Thanks for your comment.
John
Yes, I have delved into my ‘issues’ with the help of a professional. For me these were not childhood issues. I am so thankful for a happy childhood. For me it was an unexpected divorce which in order to move on, I had to work through with the help of a coach. Doing that was helpful but only to a point. As you say, this must be balanced with life choices and strategies for coping. I now try to live with the strategies and not the trauma of divorce. This is a much more productive, happier place to be. But there is always a tendency, when depressed to relive the bad times. That is when I have strategies to get away from those ruminating thoughts… I sing, I dance, I walk, I laugh, I make a list of things to be thankful for.
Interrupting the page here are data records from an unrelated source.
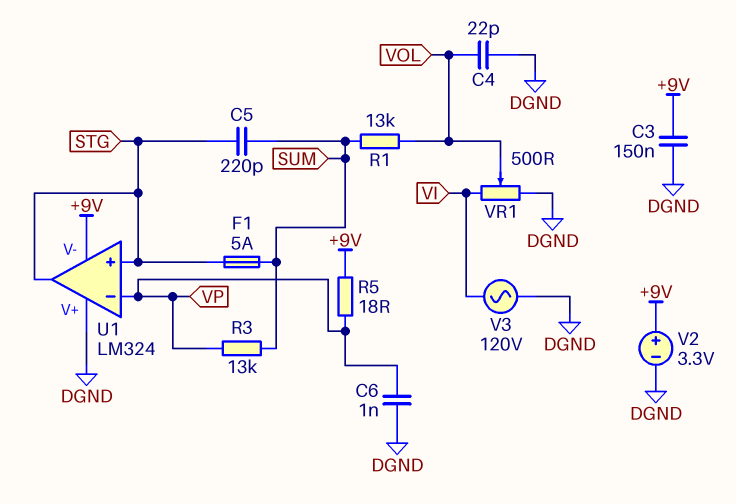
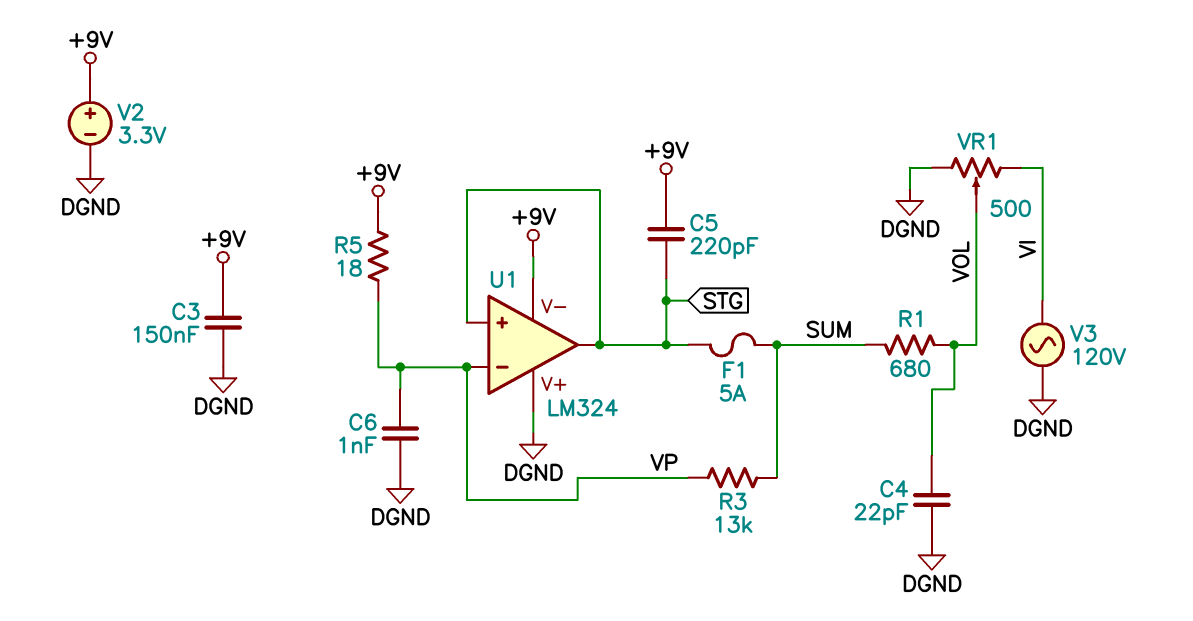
C5: 220pF (STG, SUM) -> 220pF (+9V, STG)
R1: 13k (SUM, VOL) -> 680 (SUM, VOL)

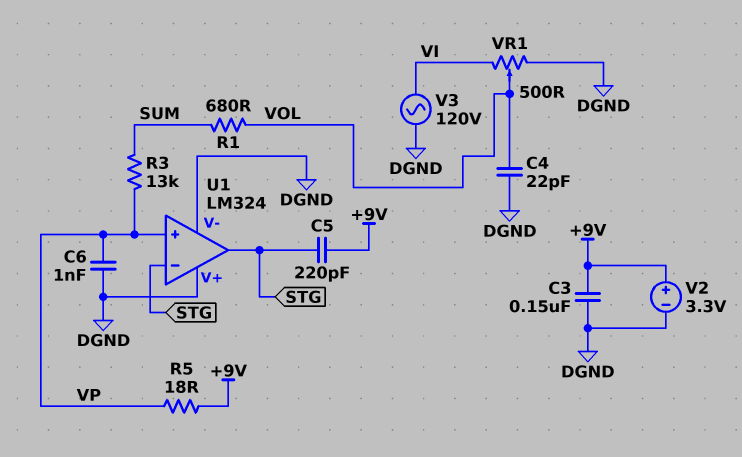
F1: 5A (STG, SUM) -> none
U1 pin V-: +9V -> DGND
U1 pin in+: STG -> VP
U1 pin in-: VP -> STG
Balancing the positive and the negative does not come naturally, it has to be intentional, it is a concerted effort, but well worth it.
Hi, Wendy –
Those are good strategies – if you can will yourself into action. I’m convinced that if you can start doing something – even dragging yourself into it – the activity pulls more energy and positive feelings out of you and breaks into the ruminating and obsessing about everything that’s wrong. It’s great to hear that this works for you.
John
I have plumbed the depths of childhood in the hope that it would “cure” my depression and have to agree that it has done more harm than good sometimes. Medication has been more effective in a lot of ways.
Still, when something upsets me and starts off a mood swing, if I can identify it, I can related it to some way it resonates with a childhood experience that was terrifying to a child. That means that I can say, “this person in authority is not my father, and doesn’t have the power to crush me physically or emotionally” or “if I don’t handle this conflict well, the world will end and I will lose everything.” It’s good to remind ourselves that we are not powerless anymore, and we are not responsible for solving every problem that arises. It doesn’t stop the rush of PTSD, but it can help mitigate the effect.
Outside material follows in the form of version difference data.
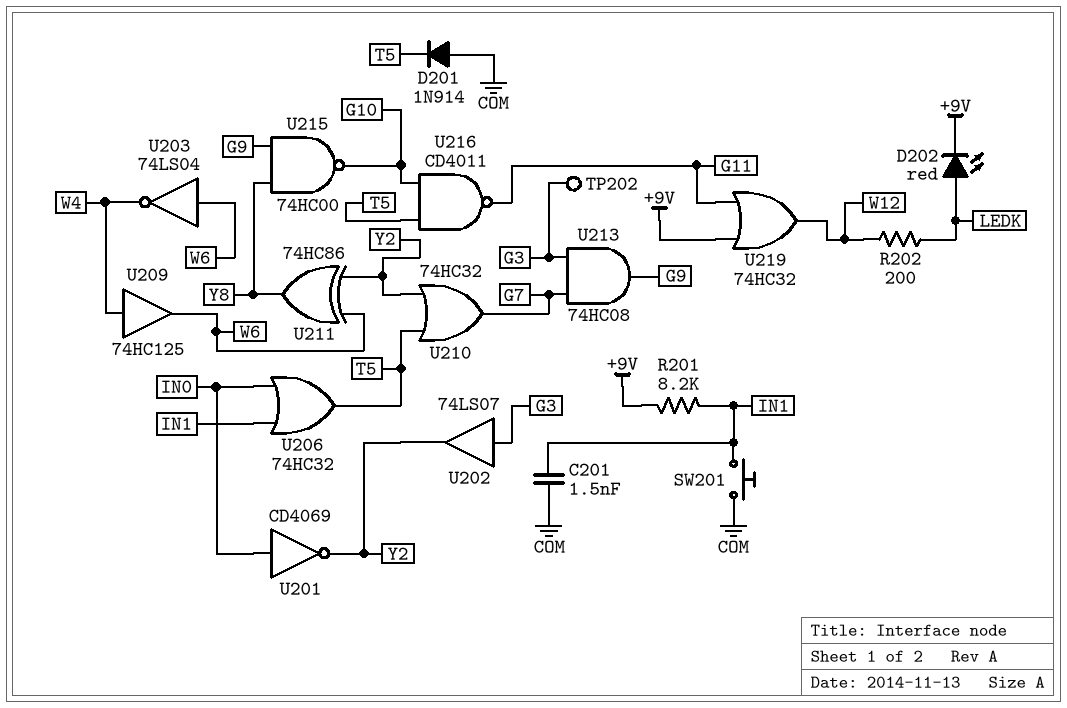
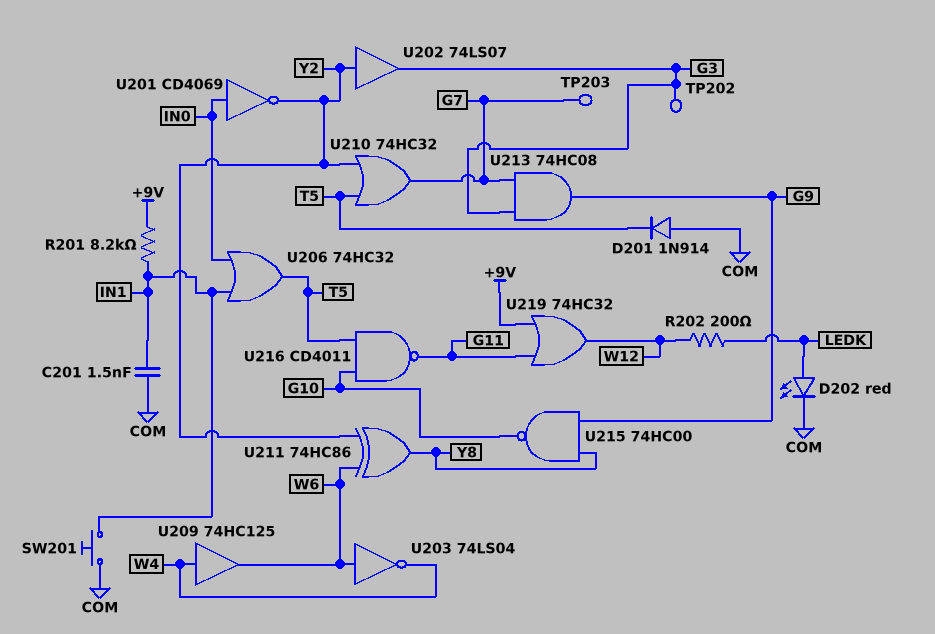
D202: LED red (A LEDK, K +9V) -> LED red (A LEDK, K COM)
TP203: none -> test point (G7)
U202: buffer 74LS07 (in G3, out Y2) -> buffer 74LS07 (in Y2, out G3)

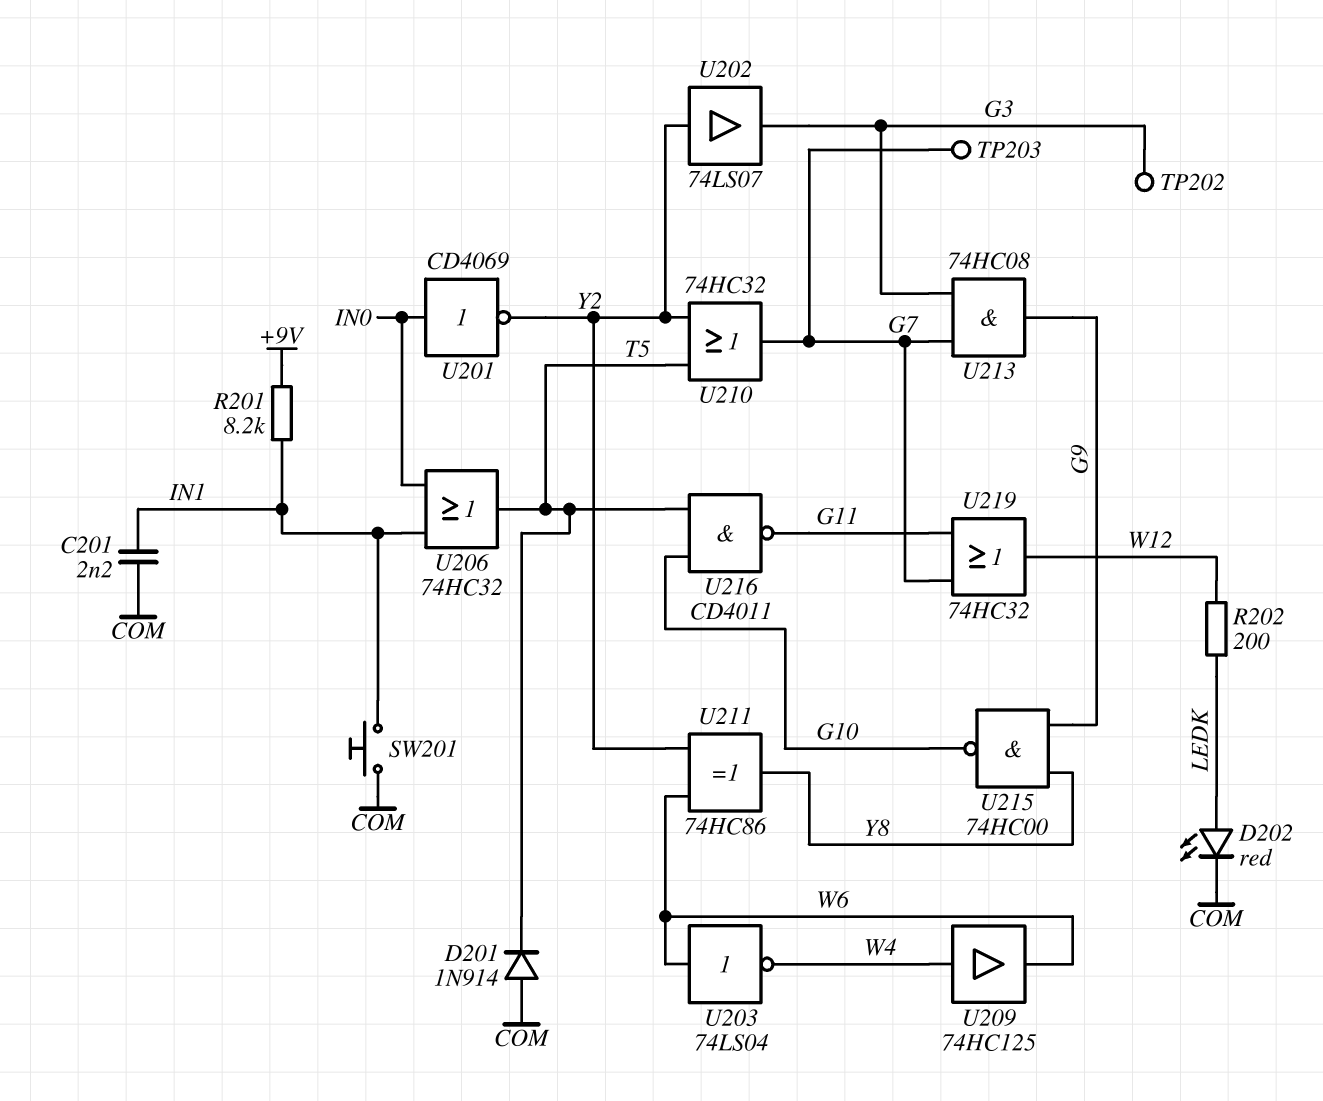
C201: 1.5nF (COM, IN1) -> 2.2nF (COM, IN1)
U219: OR 74HC32 (in +9V, in G11, out W12) -> OR 74HC32 (in G7, in G11, out W12)

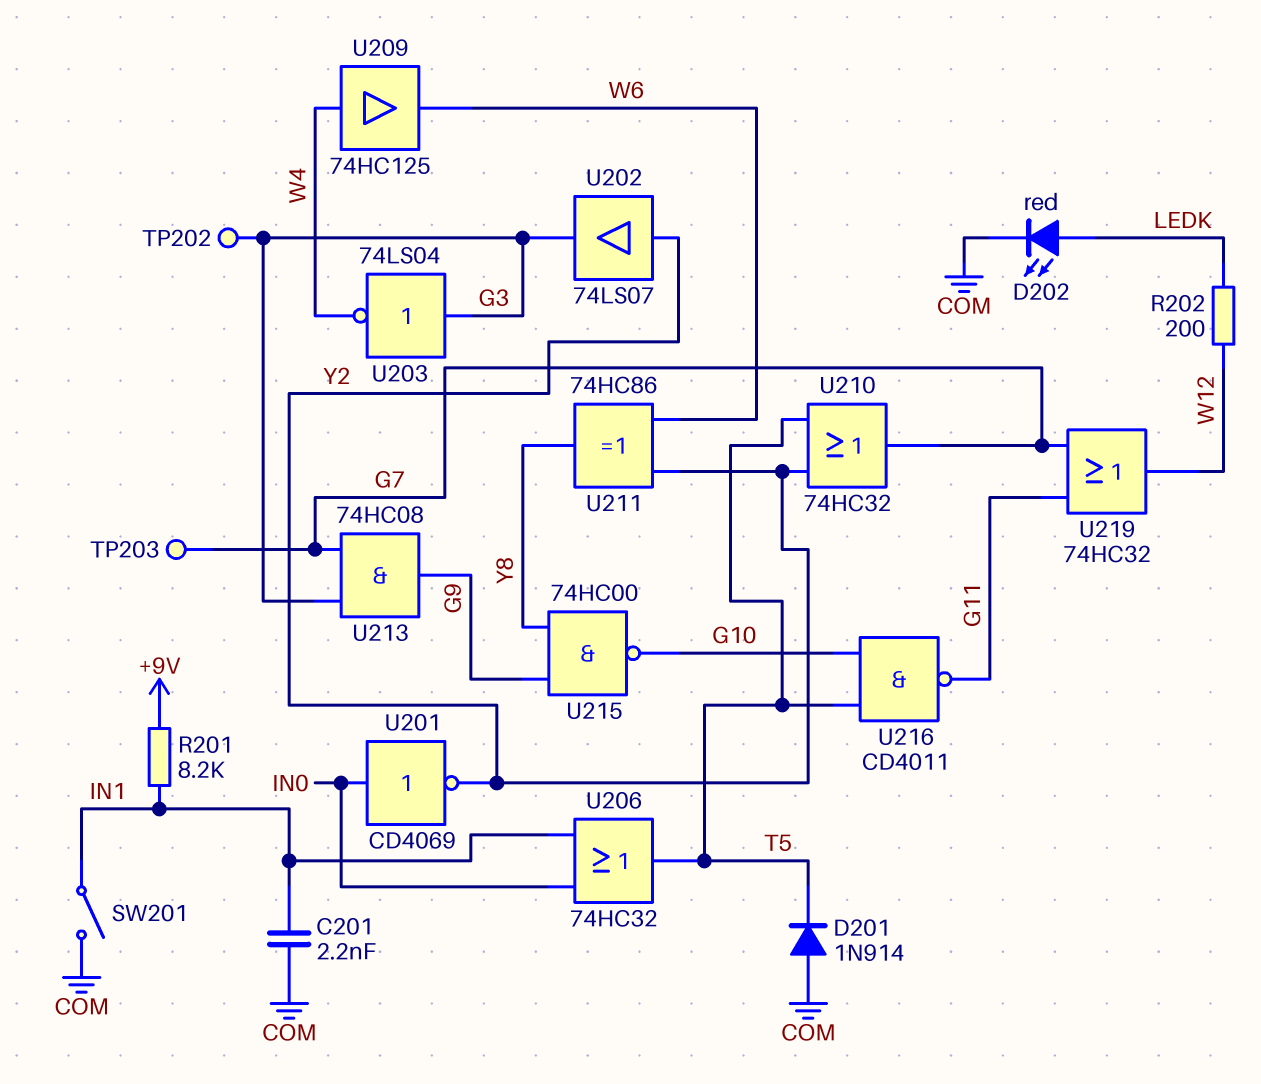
SW201: button (COM, IN1) -> switch (COM, IN1)
U203: NOT 74LS04 (in W6, out W4) -> NOT 74LS04 (in G3, out W4)

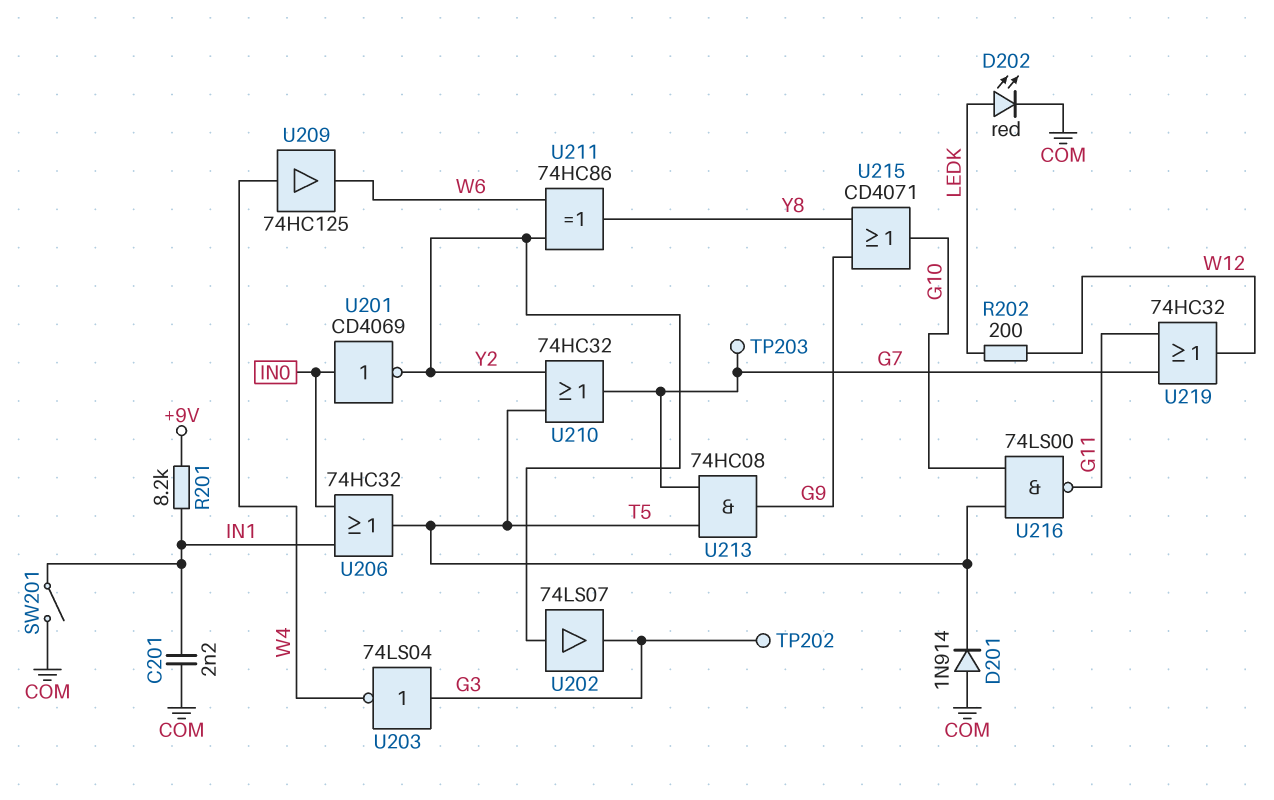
U213: AND 74HC08 (in G3, in G7, out G9) -> AND 74HC08 (in G7, in T5, out G9)
U215: NAND 74HC00 (in G9, in Y8, out G10) -> OR CD4071 (in G9, in Y8, out G10)
U216: NAND CD4011 (in G10, in T5, out G11) -> NAND 74LS00 (in G10, in T5, out G11)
I too had that feeling of being responsible for everything in the attempt to stave off a father’s wrath. I was the oldest of five children, with my next youngest sister only 20 months younger. As the oldest, I was always expected to be responsible for what they did and was often left “in charge” even at the age of about 9, as my dad went off to pursue whatever he wanted and my mother went with him in her codependent role. Naturally, my authority with my sisters was limited in proportion to our age differences. I knew that if there were any transgressions of our many household rules, I’d be at fault. I didn’t reflect until adulthood how irresponsible my parents were being for putting me in that position. I thought it meant I was extra-special, all the time it was setting the stage for a crisis mentality.
I think it relates to a soldier’s PTSD, when he or she feels responsible for something terrible that did or might have caused harm to other soldiers in the unit. It’s on a much smaller scale, of course, but looms large in the experience of a child.
Hello, Karen –
Yes, that’s the way therapy helps me too. It gives me the tools to interrupt the automatic repetition of childhood patterns in current situations. The reminder about the power to act differently is a good way to put that. Children don’t seem to have a choice but to put themselves at the center of what they experience. For a certain period of childhood that’s the only way to make sense of things. Pretty costly later on in life when that early exaggerated sense of responsibility doesn’t go away.